About the Pediatric and Congenital Heart Center

Children’s cardiovascular services are located on the fourth floor of the Benjamin Russell Hospital for Children. It is often referred to as a “heart hospital within a hospital” because it represents a five-decade tradition of superior clinical care and research dedicated solely to children. The medical division focuses on making the patient and the family at the center of care. This single platform of care includes surgeons, intensivists, cardiologists and many others, including nurses, social workers, child life specialists, counselors, nutritionists, occupational and physical therapists, and chaplains.

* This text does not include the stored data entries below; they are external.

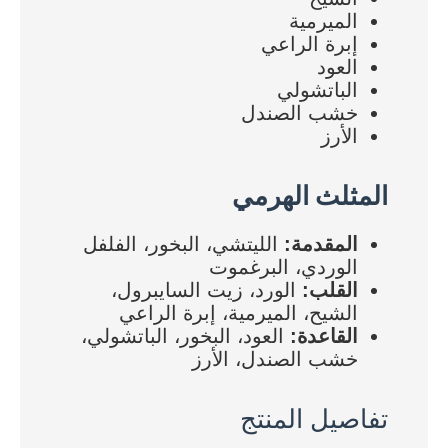
الميرمية
إبرة الراعي
العود
الباتشولي
خشب الصندل
الأرز
المثلث الهرمي
المقدمة:
الليتشي، البخور، الفلفل
الوردي، البرغموت
القلب:
الورد، زيت السايبرول،
الشيح، الميرمية، إبرة الراعي
القاعدة:
العود، البخور، الباتشولي،
خشب الصندل، الأرز
تفاصيل المنتج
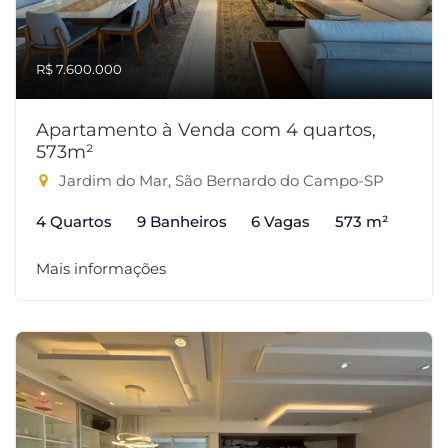
R$ 7.600.000
Apartamento à Venda com 4 quartos,
573m²
Jardim do Mar, São Bernardo do Campo-SP
4 Quartos
9 Banheiros
6 Vagas
573 m²
Mais informações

About Children's of Alabama

Since 1911, Children’s of Alabama has provided specialized medical care for ill and injured children, offering inpatient and outpatient services throughout central Alabama. Ranked among the best pediatric medical centers in the nation by US News & World Report, Children’s provided care for youngsters from every county in Alabama, 46 other states and seven foreign countries last year, representing more than 676,000 outpatient visits and more than 15,000 inpatient admissions. With more than 2 million square feet, Children’s is the third largest pediatric medical facility in the U.S. More information is available at www.childrensal.org.